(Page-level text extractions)
========================
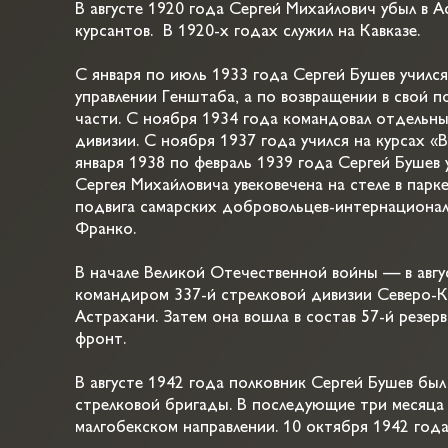
В августе 1920 года Сергей Михайлович убыл в 
курсантов. В 1920-х годах служил на Кавказе.
С января по июль 1933 года Сергей Бушев училс
управлении Генштаба, а по возвращении в свой п
части. С ноября 1934 года командовал отдельны
дивизии. С ноября 1937 года учился на курсах «
января 1938 по февраль 1939 года Сергей Бушев 
Сергея Михайловича увековечена на стеле в парк
подвига самарских добровольцев-интернационали
Франко.
В начале Великой Отечественной войны — в авгу
командиром 337-й стрелковой дивизии Северо-Ка
Астрахани. Затем она вошла в состав 57-й резе
фронт.
В августе 1942 года полковник Сергей Бушев бы
стрелковой бригады. В последующие три месяца
малгобекском направлении. 10 октября 1942 года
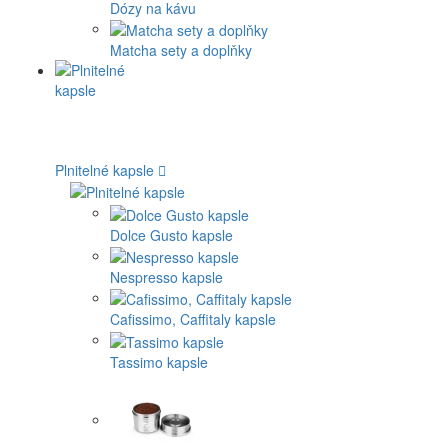
Dózy na kávu
Matcha sety a doplňky
Plnitelné kapsle
Dolce Gusto kapsle
Nespresso kapsle
Cafissimo, Caffitaly kapsle
Tassimo kapsle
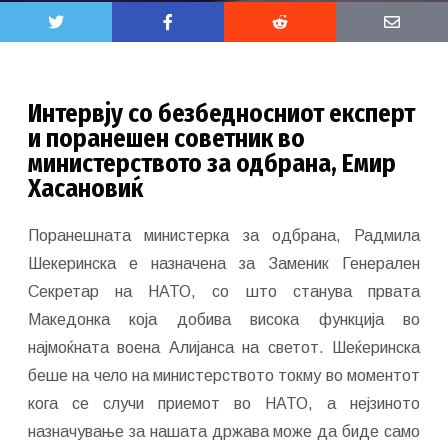
Интервју со безбедносниот експерт
и поранешен советник во
министерството за одбрана, Емир
Хасановиќ
Поранешната министерка за одбрана, Радмила
Шекеринска е назначена за Заменик Генерален
Секретар на НАТО, со што станува првата
Македонка која добива висока функција во
најмоќната воена Алијанса на светот. Шеќеринска
беше на чело на министерството токму во моментот
кога се случи приемот во НАТО, а нејзиното
назначување за нашата држава може да биде само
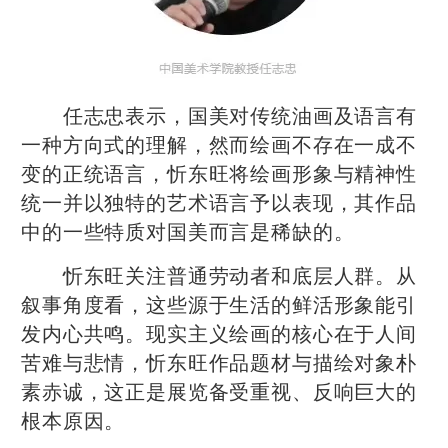
任志忠表示，国美对传统油画及语言有
一种方向式的理解，然而绘画不存在一成不
变的正统语言，忻东旺将绘画形象与精神性
统一并以独特的艺术语言予以表现，其作品
中的一些特质对国美而言是稀缺的。
忻东旺关注普通劳动者和底层人群。从
叙事角度看，这些源于生活的鲜活形象能引
发内心共鸣。现实主义绘画的核心在于人间
苦难与悲情，忻东旺作品题材与描绘对象朴
素赤诚，这正是展览备受重视、反响巨大的
根本原因。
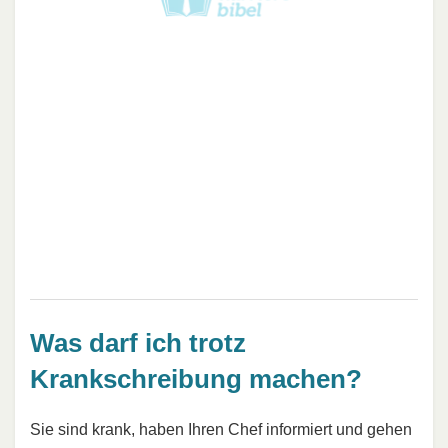
Was darf ich trotz
Krankschreibung machen?
Sie sind krank, haben Ihren Chef informiert und gehen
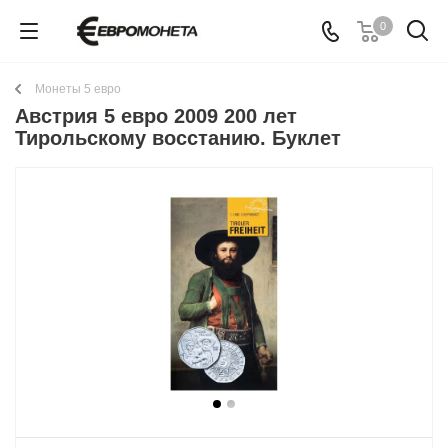
0
Монеты 5 евро
Австрия 5 евро 2009 200 лет
Тирольскому восстанию. Буклет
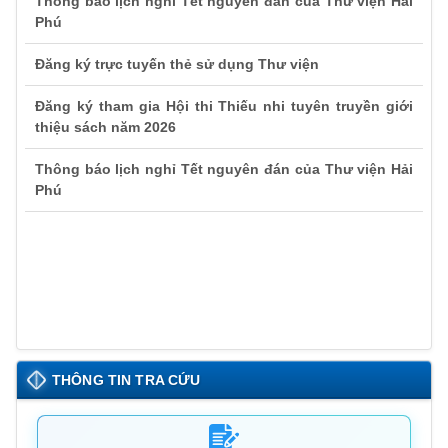
Phú
Đăng ký trực tuyến thẻ sử dụng Thư viện
Đăng ký tham gia Hội thi Thiếu nhi tuyên truyền giới
thiệu sách năm 2026
Thông báo lịch nghỉ Tết nguyên đán của Thư viện Hải
Phú
THÔNG TIN TRA CỨU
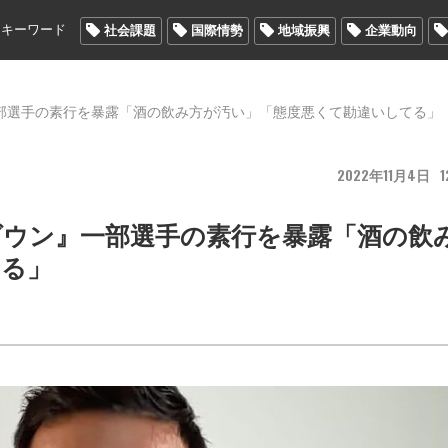
メキーワード
社会課題
国際情勢
地域振興
企業動向
部選手の素行を暴露「酒の飲み方が汚い」「態度悪くて勘違いしてる」
2022
11
4
1
ダウン』一部選手の素行を暴露「酒の飲
てる」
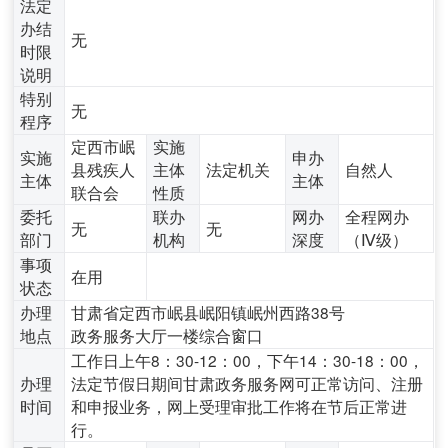
法定
办结
无
时限
说明
特别
无
程序
定西市岷
实施
实施
申办
县残疾人
主体
法定机关
自然人
主体
主体
联合会
性质
委托
联办
网办
全程网办
无
无
部门
机构
深度
（Ⅳ级）
事项
在用
状态
办理
甘肃省定西市岷县岷阳镇岷州西路38号
地点
政务服务大厅一楼综合窗口
工作日上午8：30-12：00，下午14：30-18：00，
办理
法定节假日期间甘肃政务服务网可正常访问、注册
时间
和申报业务，网上受理审批工作将在节后正常进
行。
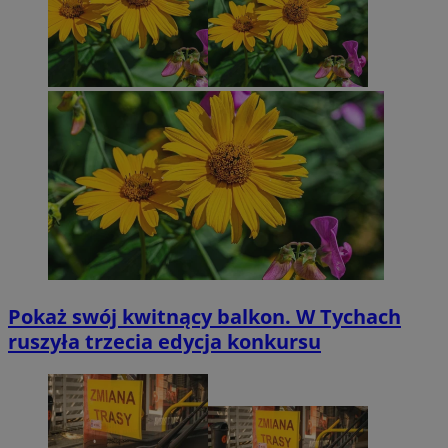
Pokaż swój kwitnący balkon. W Tychach
ruszyła trzecia edycja konkursu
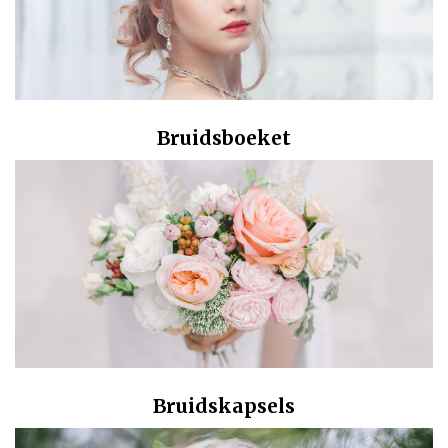
Bruidsboeket
Bruidskapsels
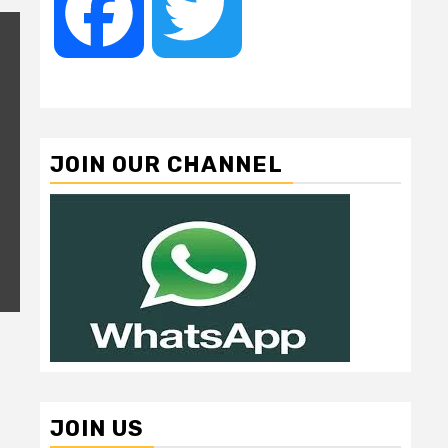
Facebook
Twitter
JOIN OUR CHANNEL
JOIN US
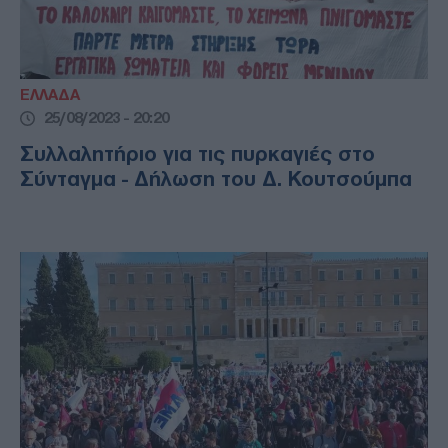
ΕΛΛΑΔΑ
25/08/2023 - 20:20
Συλλαλητήριο για τις πυρκαγιές στο
Σύνταγμα - Δήλωση του Δ. Κουτσούμπα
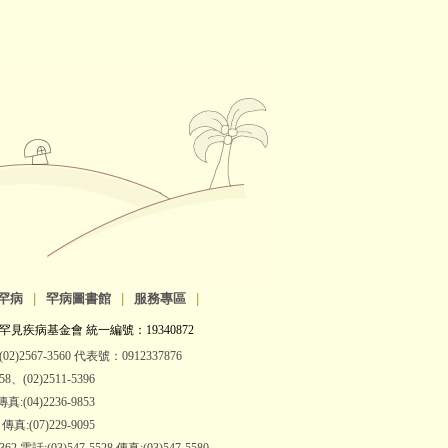
罕病
|
罕病圖書館
|
服務專區
|
罕見疾病基金會 統一編號：19340872
2)2567-3560 代表號：0912337876
(02)2511-5396
:(04)2236-9853
:(07)229-9095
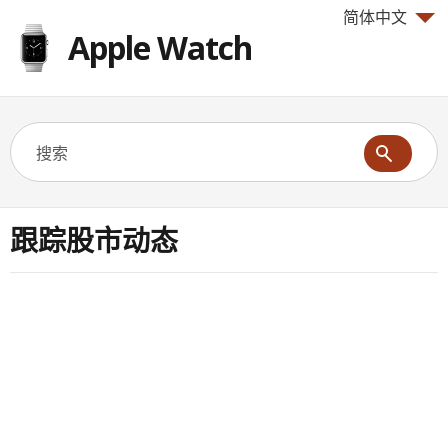
简体中文
Apple Watch
跟踪股市动态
========================
WHAT THIS TASK INVOLVES:
Exactly how many lines of the records above contain "евро"? Please state only the number.

WRITTEN ANSWER:
2